La lecture habituelle de ce texte est que les justes ont un niveau supérieur aux sages. Mais le Rav Kook (Igrot Haraaya, tome 1, page 100) affirme le contraire et écrit que ce à quoi ces personnes ont droit est supérieur au monde futur.
Le Rav Haïm David Halévi va plus loin et se basant sur un Midrash qui dit que Antonin, le haut fonctionnaire romain qui était l'ami de Rabbi Yehouda Hanassi, avait droit au monde futur, il écrit que le seul critère retenu pour juger un être humain est sa moralité et sa bonne conduite vis-à-vis des autres humains (Assé lekha Rav, 1, 53). Le fait qu'il ait été idolâtre ne sera pas retenu contre lui. Il a été éduqué comme cela, c'est là qu'il a grandi, comment pourrait-on lui en tenir grief. Il n'en va pas de même pour une conduite immorale, le Rav Haïm David Halévi estimant que la morale est en grande partie innée.
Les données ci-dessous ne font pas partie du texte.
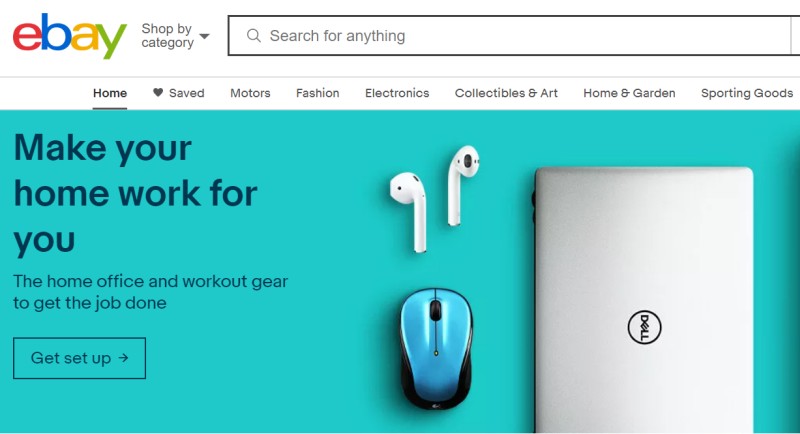
This screenshot has width=800, height=434. In order to click on mouse in this screenshot , I will do `click(430, 324)`.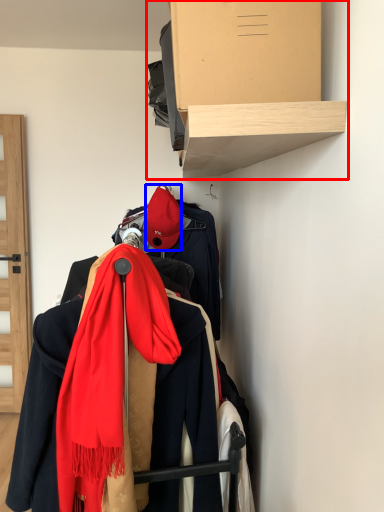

Voilà pour la comparaison entre le païen juste et le juif respectueux des commandements purement religieux et immoral.

Concernant votre seconde question. On affirme effectivement que l'enfant issu d'un mariage avec une non juive n'est pas considéré comme le fils légal de son père, puisqu'il ne fait pas partie de son peuple. Cette affirmation a plus une valeur déclarative que financière et juridique. Je me souviens avoir moi-même, je crois sur le site, dit à un homme dans cette situation, qu'il était tenu de subvenir aux besoins de son enfant et d'en assurer la charge. La Halakha ne peut en aucun cas cautionner qu'un homme tourne le dos à ses responsabilités et se refuse d'assumer les conséquences graves de sa conduite légère.

Pour conclure: vous avez entièrement raison de faire remarquer que la conduite morale vis-à-vis de son prochain est la base de la Tora. Les commandements à respecter vis-à-vis de D'ieu n'en constituent que le deuxième étage.
C'est l'occasion de faire remarquer que dans le Vidouï de Yom Kippour, ma prière où l'on énumère ses fautes et demande à D'ieu de nous pardonner, on trouve difficilement une faute qui n'ait pas une implication morale. On ne cite presque aucune faute purement rituelle.